Pour attribuer les médailles du concours général, le jury est composé de professionnels de la filière, de producteurs, de représentants des métiers de bouche mais aussi de consommateurs avertis.

À sa table, Antoine était ainsi entouré, par exemple, d’un étudiant en lycée agricole ou d’un producteur Auvergnat. « Nous attribuons d’abord des notes pour classer les échantillons selon l’aspect, l’arôme et le goût, puis nous discutons l’attribution d’une éventuelle médaille d’or, d’argent ou de bronze, témoigne le juré. Tout se fait sous contrôle d’huissier, les bouteilles sont numérotées et ne sont pas reconnaissables. »

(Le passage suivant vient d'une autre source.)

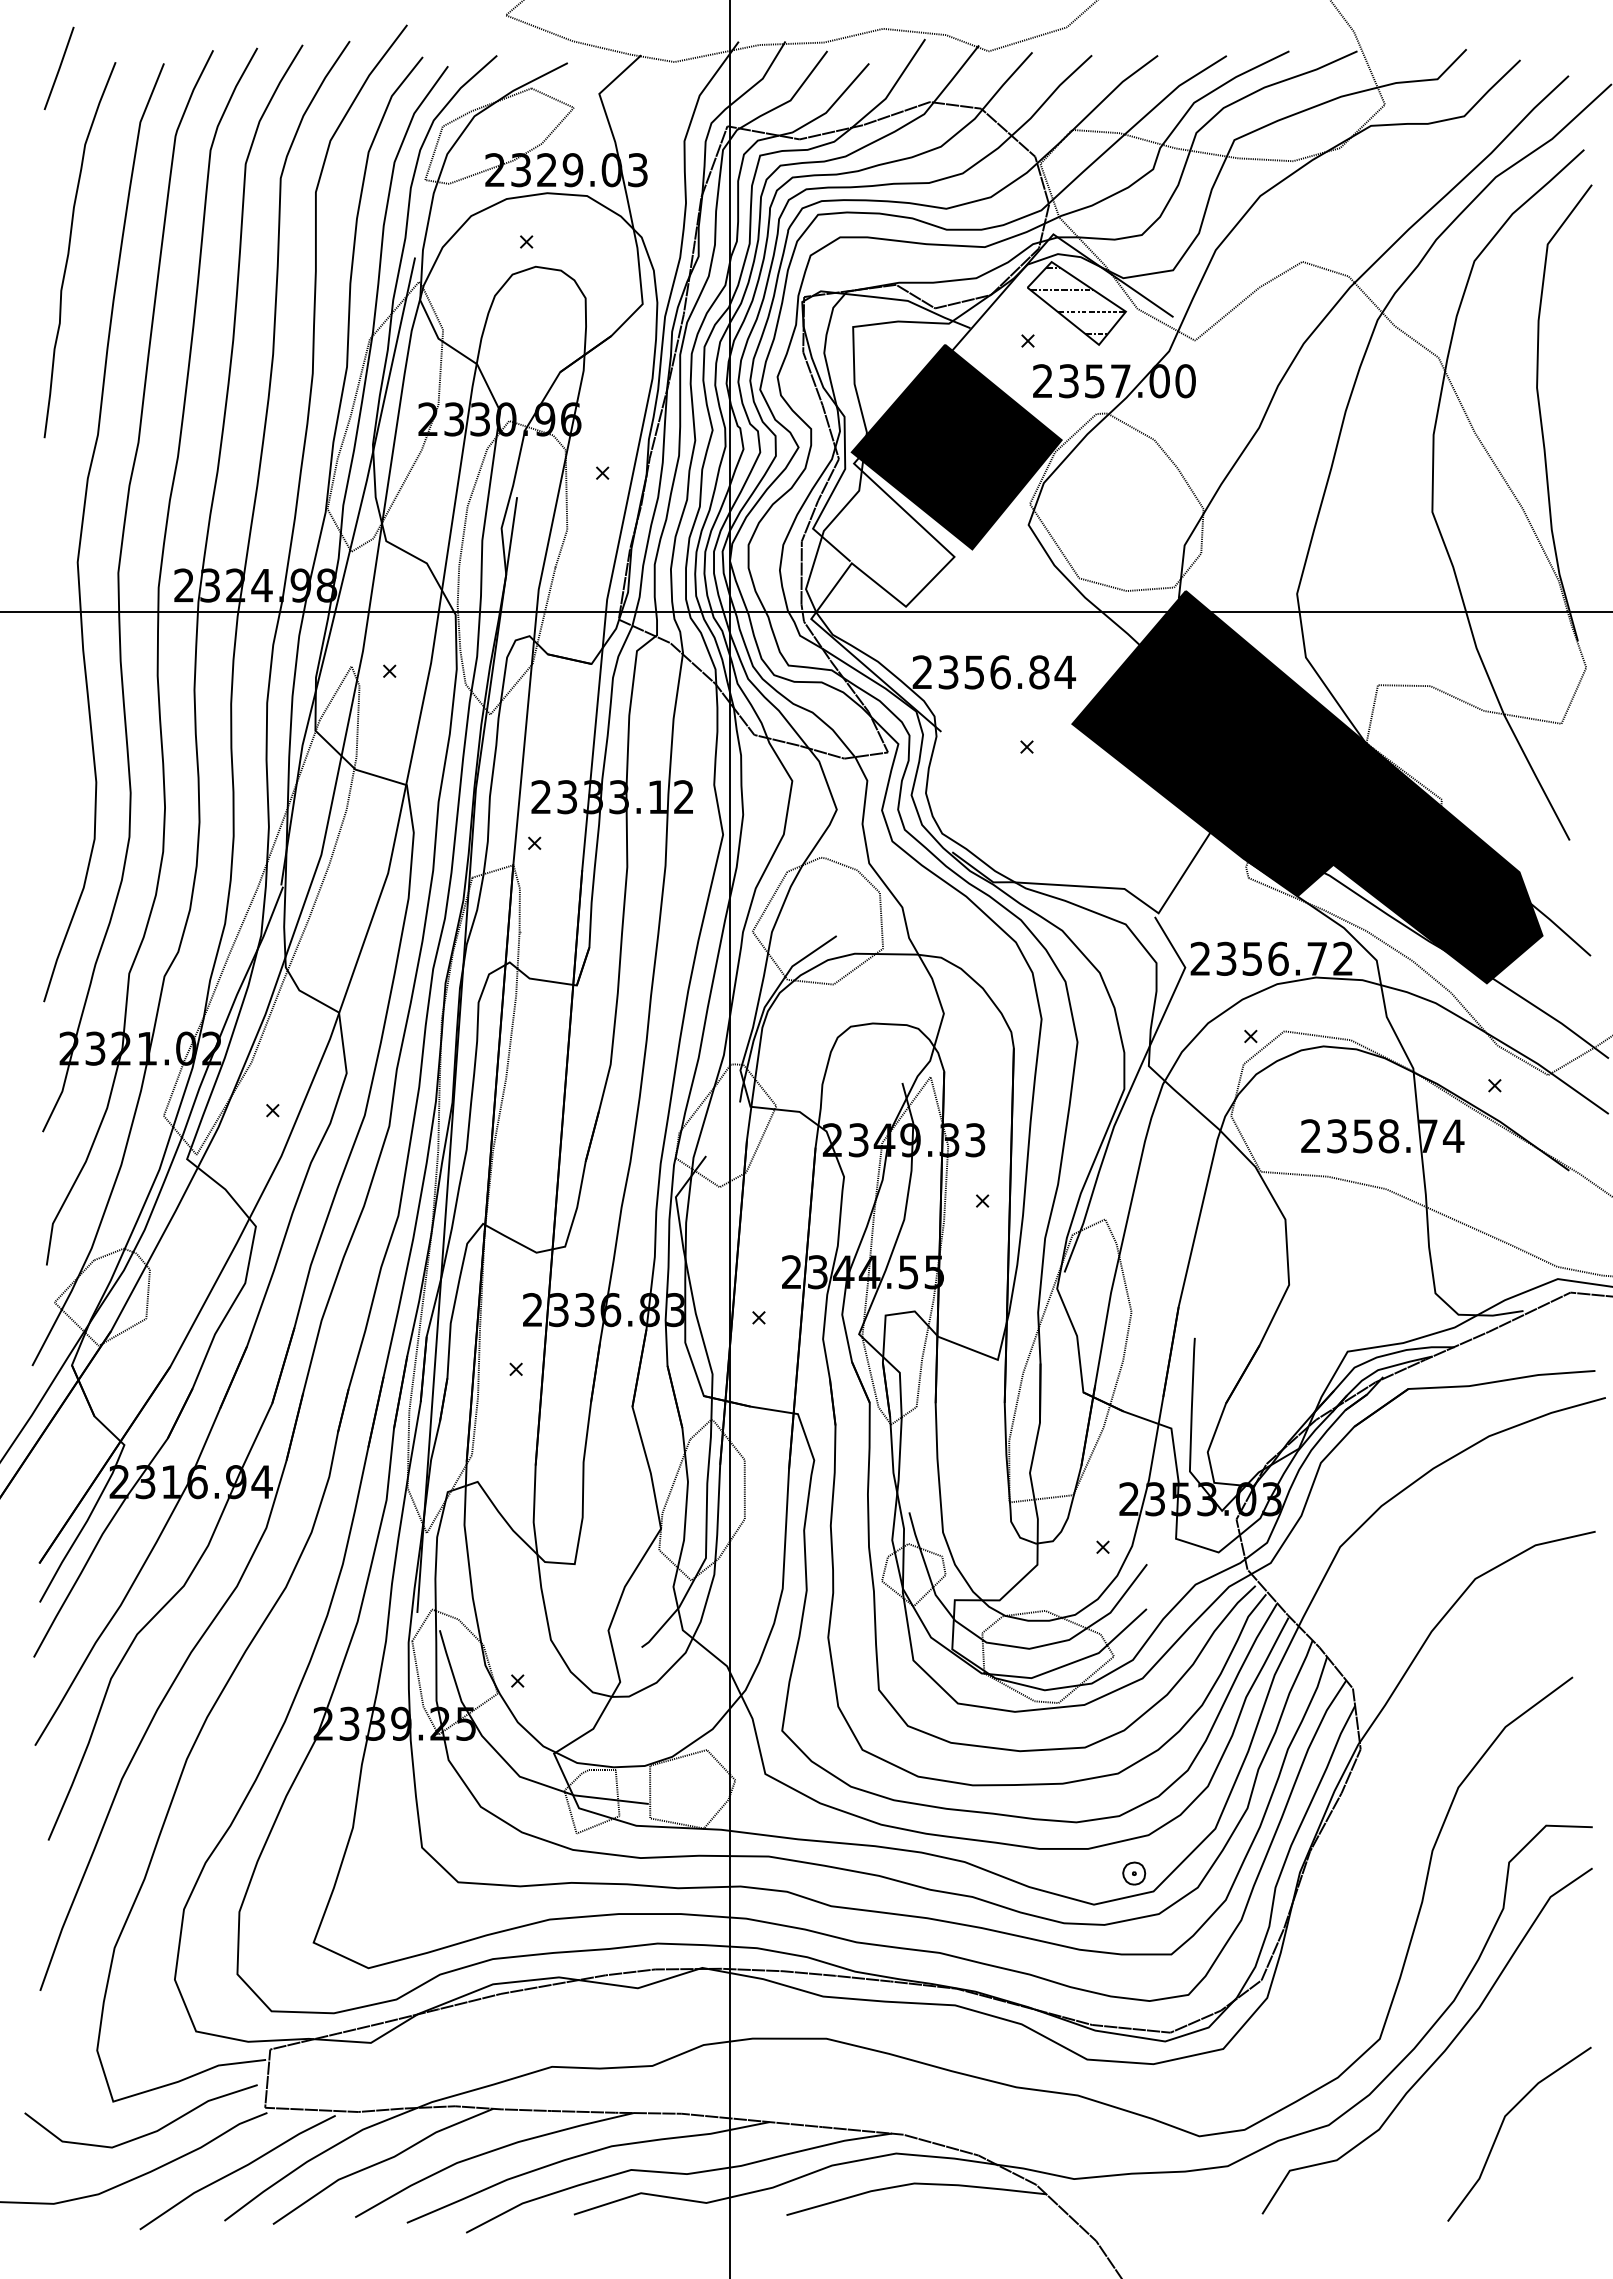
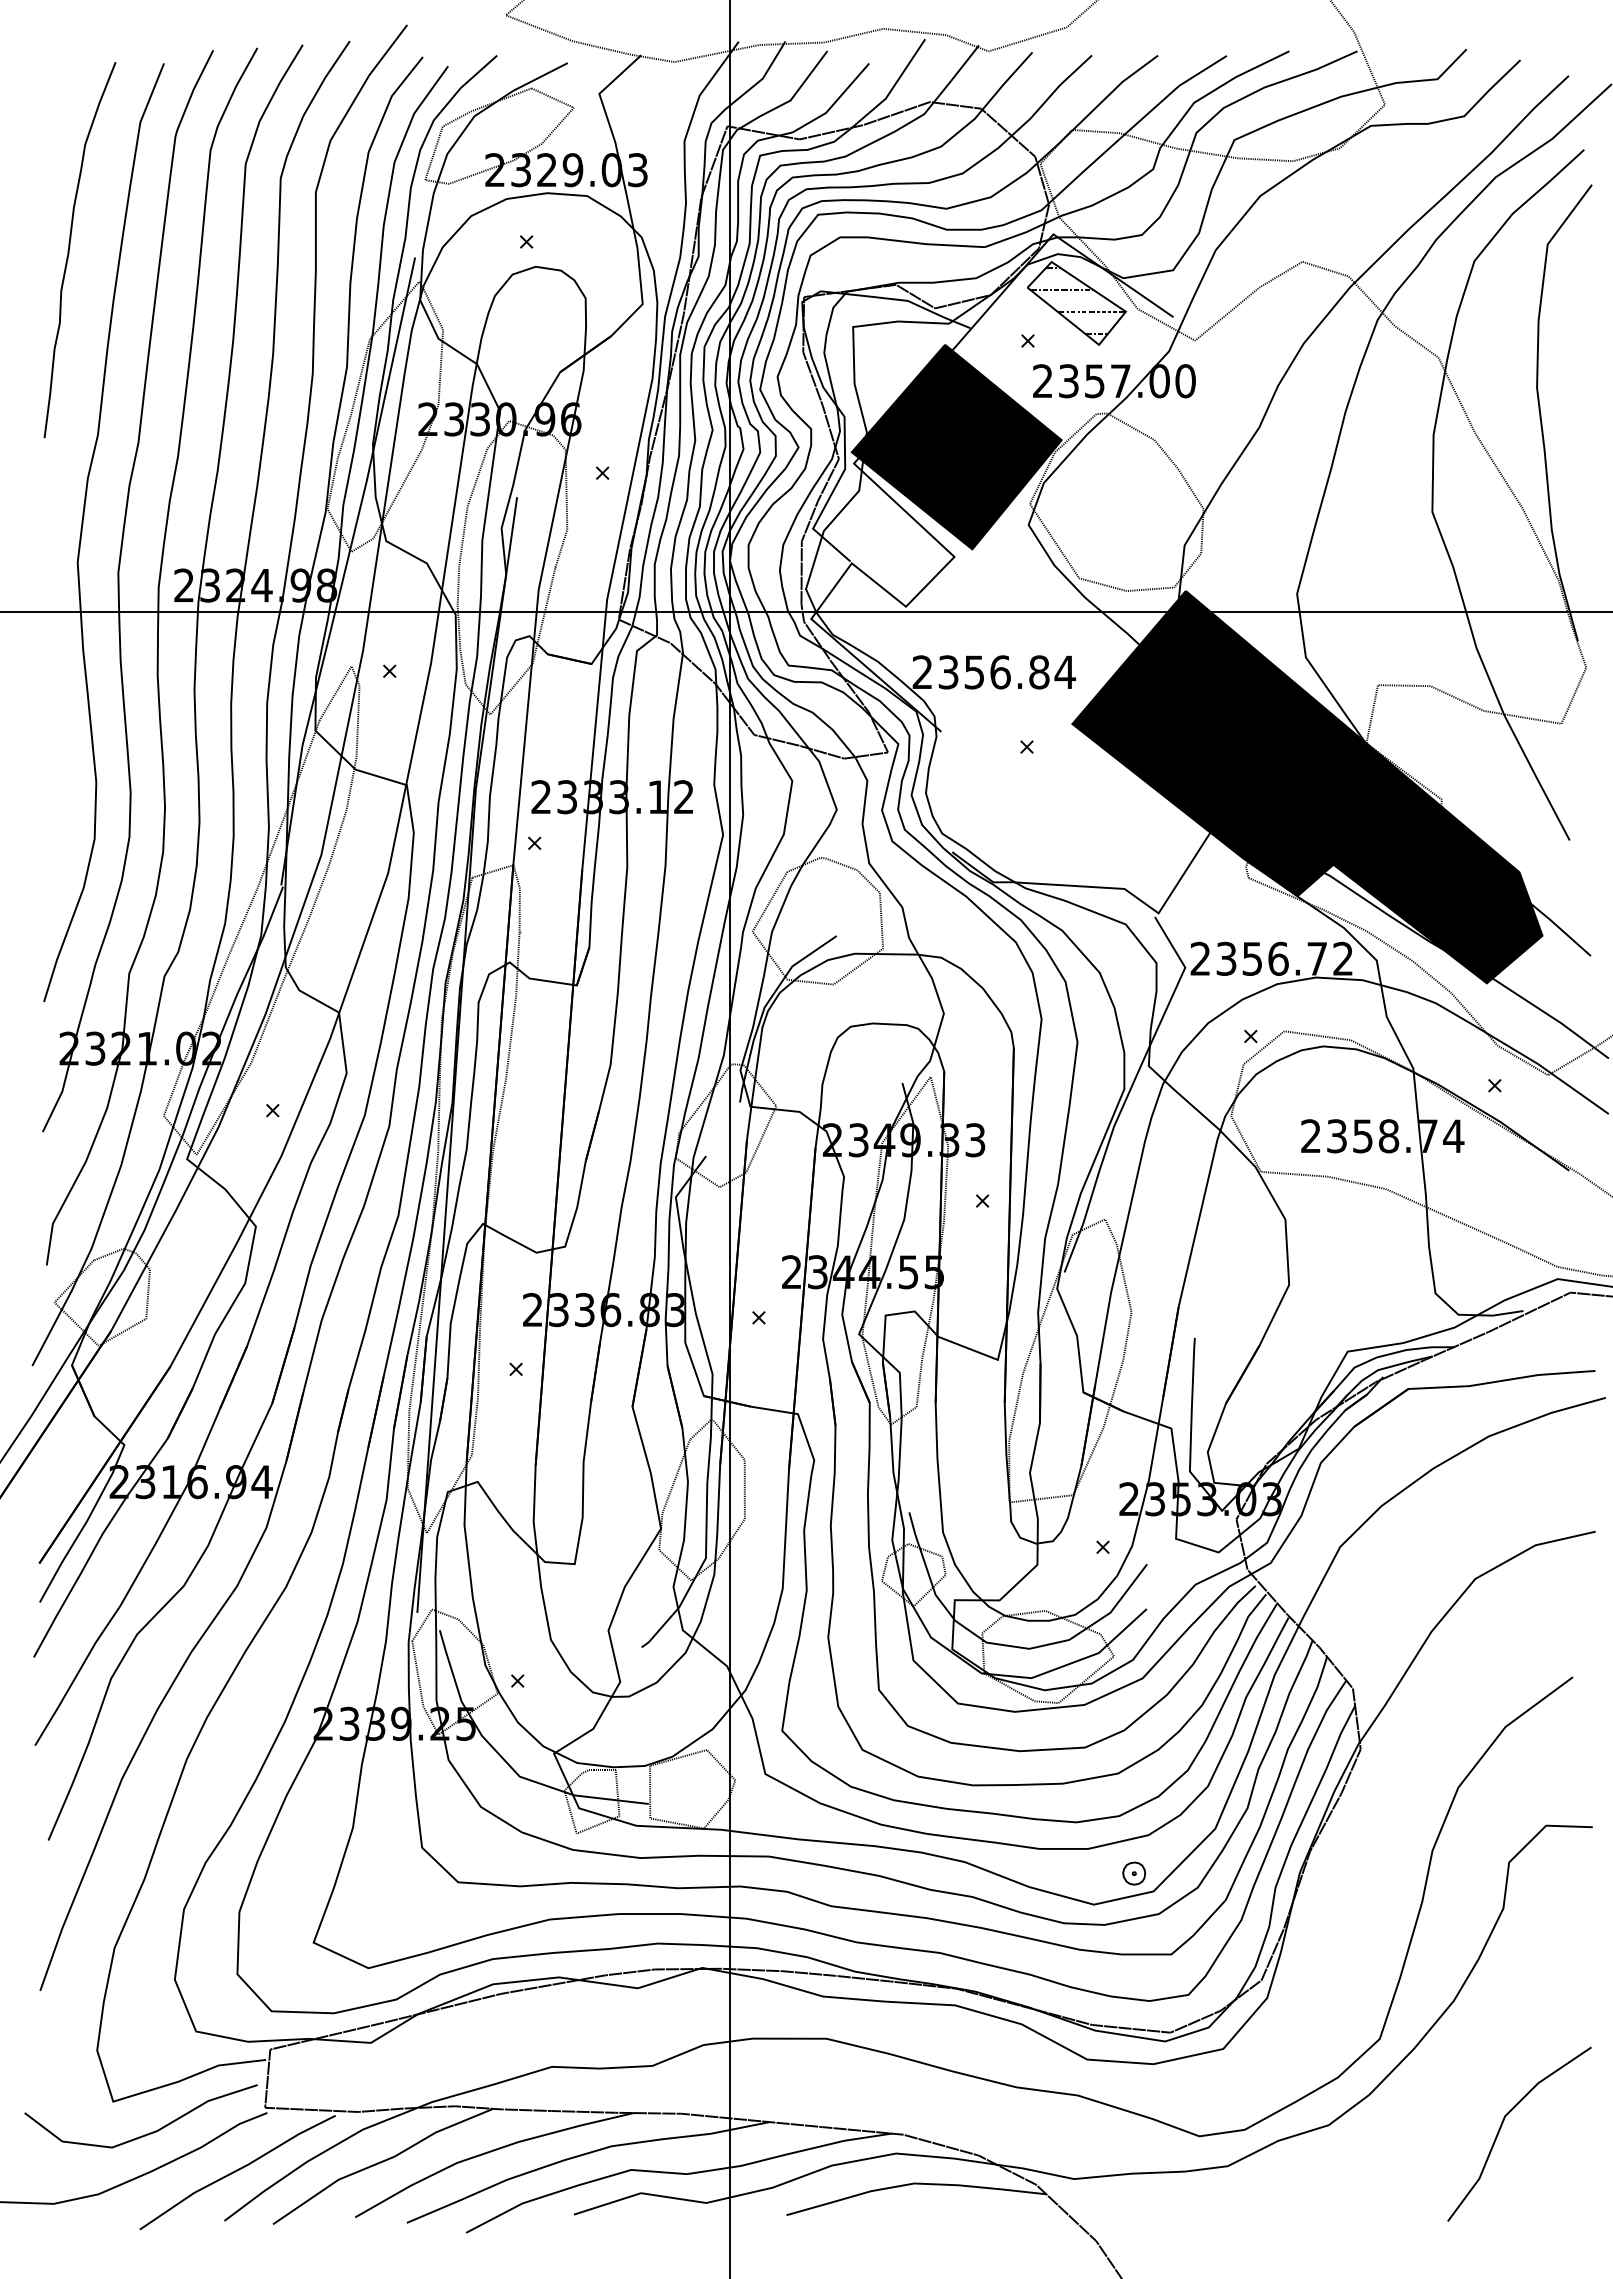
line at (58, 68): present -> none
curve at (1440, 2054): present -> none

Comme pour un grand vin, le jus de pommes, « dégusté dans un verre tulipe pour en apprécier la robe », doit séduire « l’œil, le nez et la bouche ». À l’œil, l’aspect d’un jus de qualité peu aller du jaune clair au marron foncé. « Les consommateurs préfèrent souvent un jus limpide, mais les vrais connaisseurs apprécient un peu de dépôt qui peut apporter de l’intensité au goût. » Le nez, lui, doit retrouver tout le parfum du fruit. Enfin, intensité et longueur en bouche sont primordiales. « Un autre critère important est l’équilibre entre acidité et sucre. » De quoi amener des discussions animées parmi des jurés.

« Au final nous avons décerné deux médailles d’argent », raconte Antoine qui apprécie surtout l’aspect convivial des échanges. « Les discussions se poursuivent ensuite toujours sur les méthodes de production, les conseils de dégustations, … » Autant de bonnes idées qu’il entend souffler à Nicolas qui pourrait bien ainsi, l’année prochaine, engager son jus de pomme hayangeois dans la compétition.